What is an openid and why do you need one?

You will notice on the comments page of this blog that this thing called an ‘openid’ is accepted in lieu of registering with the site or waiting for your comment to get through moderation. This is one of the cool new things I have been experimenting with and so far it looks promising.

If you are anything like me, you have more usernames and passwords than you know what to do with. Almost every time I try to pay my bills online I struggle with remembering what username and password I set for that particular site. Most of the time I end up having to send myself an email reminder, after I figure out what email address I used to sign up.

Enter the openid. It is a decentralized authentication and information distribution scheme which (I hope) will make providing the same mundane details (name, dob, email, address, unique username, password, etc…) to each site you want to use.

Confused yet?

Here’s how it works:

You register with an openid provider. Myopenid.com is my favorite so far. This provider hangs on to your basic personal details for you, such as your name, email, zip code, country and language. They give you an openid url, let’s say for example trogdor.myopenid.com.

Once you go through the basic song and dance of creating your account there (the regular email confirmation, give us your details, make a password jig), you can set up different ‘personas’ that hold on to data for you. I won’t go into much more detail, but you select a ‘persona’ when you register for a site the first time that specifies what data to provide to that site (once you have an openid, register for my blog to try it out and see how it works).

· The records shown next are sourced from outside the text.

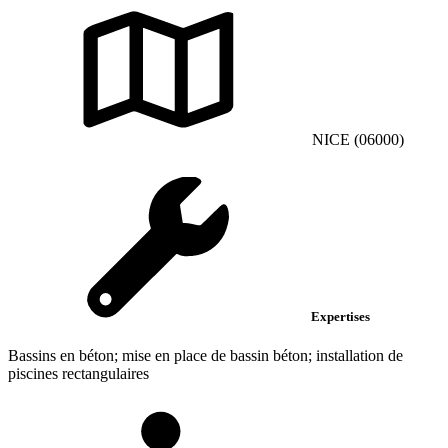
NICE (06000)
Expertises
Bassins en béton; mise en place de bassin béton; installation de
piscines rectangulaires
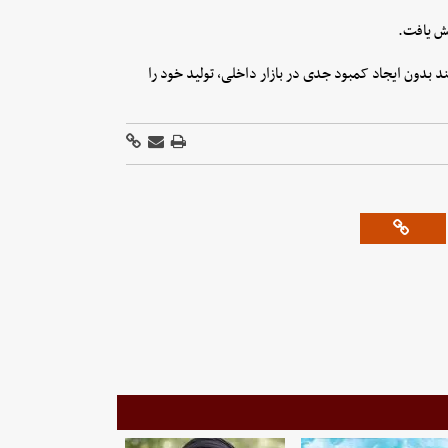
ند بدون ایجاد کمبود جدی در بازار داخلی، تولید خود را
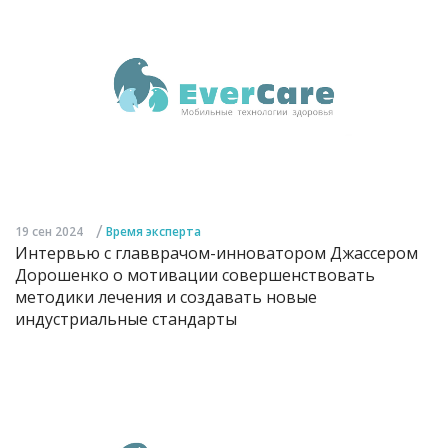
/
19 сен 2024
Время эксперта
Интервью с главврачом-инноватором Джассером
Дорошенко о мотивации совершенствовать
методики лечения и создавать новые
индустриальные стандарты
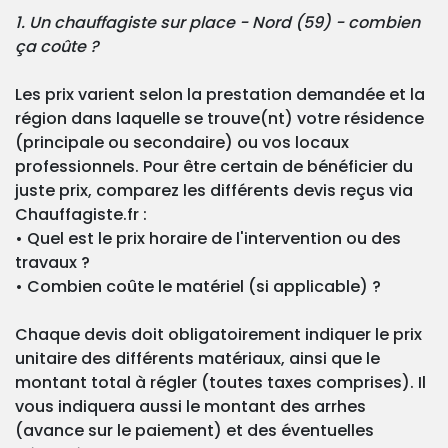
1. Un chauffagiste sur place - Nord (59) - combien
ça coûte ?
Les prix varient selon la prestation demandée et la
région dans laquelle se trouve(nt) votre résidence
(principale ou secondaire) ou vos locaux
professionnels. Pour être certain de bénéficier du
juste prix, comparez les différents devis reçus via
Chauffagiste.fr :
• Quel est le prix horaire de l'intervention ou des
travaux ?
• Combien coûte le matériel (si applicable) ?
Chaque devis doit obligatoirement indiquer le prix
unitaire des différents matériaux, ainsi que le
montant total à régler (toutes taxes comprises). Il
vous indiquera aussi le montant des arrhes
(avance sur le paiement) et des éventuelles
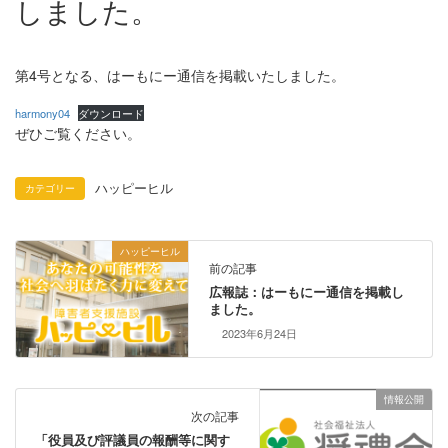
しました。
第4号となる、はーもにー通信を掲載いたしました。
harmony04
ダウンロード
ぜひご覧ください。
ハッピーヒル
カテゴリー
ハッピーヒル
前の記事
広報誌：はーもにー通信を掲載し
ました。
2023年6月24日
情報公開
次の記事
「役員及び評議員の報酬等に関す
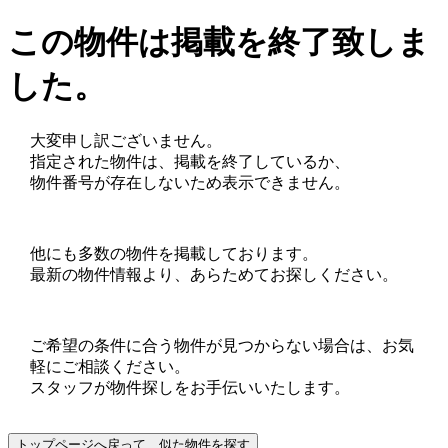
この物件は掲載を終了致しま
した。
大変申し訳ございません。
指定された物件は、掲載を終了しているか、
物件番号が存在しないため表示できません。
他にも多数の物件を掲載しております。
最新の物件情報より、あらためてお探しください。
ご希望の条件に合う物件が見つからない場合は、お気
軽にご相談ください。
スタッフが物件探しをお手伝いいたします。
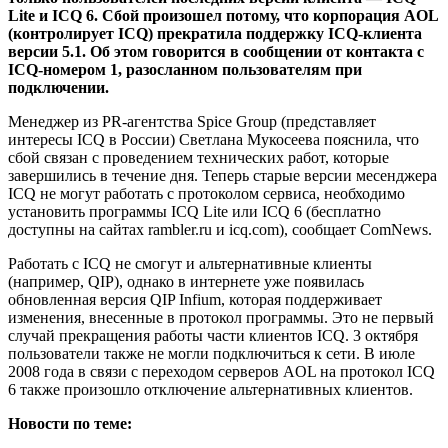
Lite и ICQ 6. Сбой произошел потому, что корпорация AOL
(контролирует ICQ) прекратила поддержку ICQ-клиента
версии 5.1. Об этом говорится в сообщении от контакта с
ICQ-номером 1, разосланном пользователям при
подключении.
Менеджер из PR-агентства Spice Group (представляет
интересы ICQ в России) Светлана Мукосеева пояснила, что
сбой связан с проведением технических работ, которые
завершились в течение дня. Теперь старые версии месенджера
ICQ не могут работать с протоколом сервиса, необходимо
установить программы ICQ Lite или ICQ 6 (бесплатно
доступны на сайтах rambler.ru и icq.com), сообщает СomNews.
Работать с ICQ не смогут и альтернативные клиенты
(например, QIP), однако в интернете уже появилась
обновленная версия QIP Infium, которая поддерживает
изменения, внесенные в протокол программы. Это не первый
случай прекращения работы части клиентов ICQ. 3 октября
пользователи также не могли подключиться к сети. В июле
2008 года в связи с переходом серверов AOL на протокол ICQ
6 также произошло отключение альтернативных клиентов.
Новости по теме:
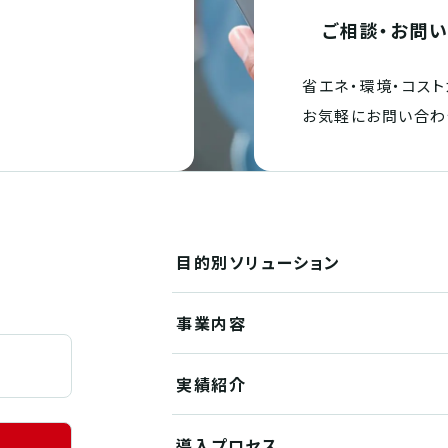
ご相談・お問
省エネ・環境・
コスト
。
お気軽にお問い合わ
目的別
ソリューション
事業内容
実績紹介
導入プロセス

Some of the more tech saavy of you will be wondering now, isn’t this just like microsoft windows live id (the aging of us remember it as passport)? Those of you who have no clue what that is are most likely the ones who use it the most; hotmail, msn and msn messenger all use the windows live id. This basically means that if you have registered for a hotmail account, you automatically have a login that works with msn messenger and any other windows live id sites. The concept sounds cool, but in reality it never really caught on past Micro$oft products.

The main difference between windows live id and openid is that microsoft has total control over the database of live id’s. If they want to use this data for less than scrupulous purposes, you are basically hosed. At least with openid, since anyone with a server and an internet connection can set up a provider, you can switch to another provider if yours acts unscrupulously. An interesting sidebar: microsoft has actually embraced the openid standard and will be (if they haven’t already) allowing people with windows live id’s to use them as openid’s. Let’s just hope they don’t pull the last two steps of their usual embrace, extend, extinguish process.

So why do I need one of these again?

If it regularly irritates you that you have to sign up for yet -another- site just to read a piddly little article or leave a nugget of wisdom to educate an ignorant blogger, you will love this. I encourage you to try it out in the comment section of this post. You will even get a cool little openid logo next to your name (that will cause uninitiated to bask in your unbridaled coolness).

But it doesn’t work with all the sites I use!

Quit being a wimp, it is still cool. Just kidding, there is a valid rationale for embracing something new and innovative like this. First of all, there are already a ton of sites using openid and some big players signing on such as AOL and Micro$oft. A list of sites that use it is available here.

Secondly, by signing up and using your openid, you are contributing to a larger movement and essentially casting a vote saying “I grow weary of registering for anything and everything”. Web companies livelyhood is usually based on keeping up with the trend. If enough people get on board, webmasters and programmers will respond with support.

Some icing for the cake

The last cool part about some openid providers is that they allow authentication both through using a username and password on their site or through something called a client certificate. Without getting too complicated, a client certificate is a digital identity verification mechanism built into your browser. If you have one of these (which myopenid.com installs for you automatically when you create one from the menu), your provider will recognize you when you try to sign on to an openid enabled site.

A client certificate is cool for any computer that you don’t share, like your home desktop, personal laptop, pda, iphone, etc… You wouldn’t want to install one on a public or shared computer for a couple reasons. First, anybody could log in as you. Second, it takes a few minutes to set it up (after the first time it is transparent though). If you are on a public computer, you can always just sign on using your plain old username and password for your openid provider.

I hope you see how useful this could be for those of us that register on lots of different sites and end up remembering lots of different passwords. And if after all this, you don’t see it, get one anyway.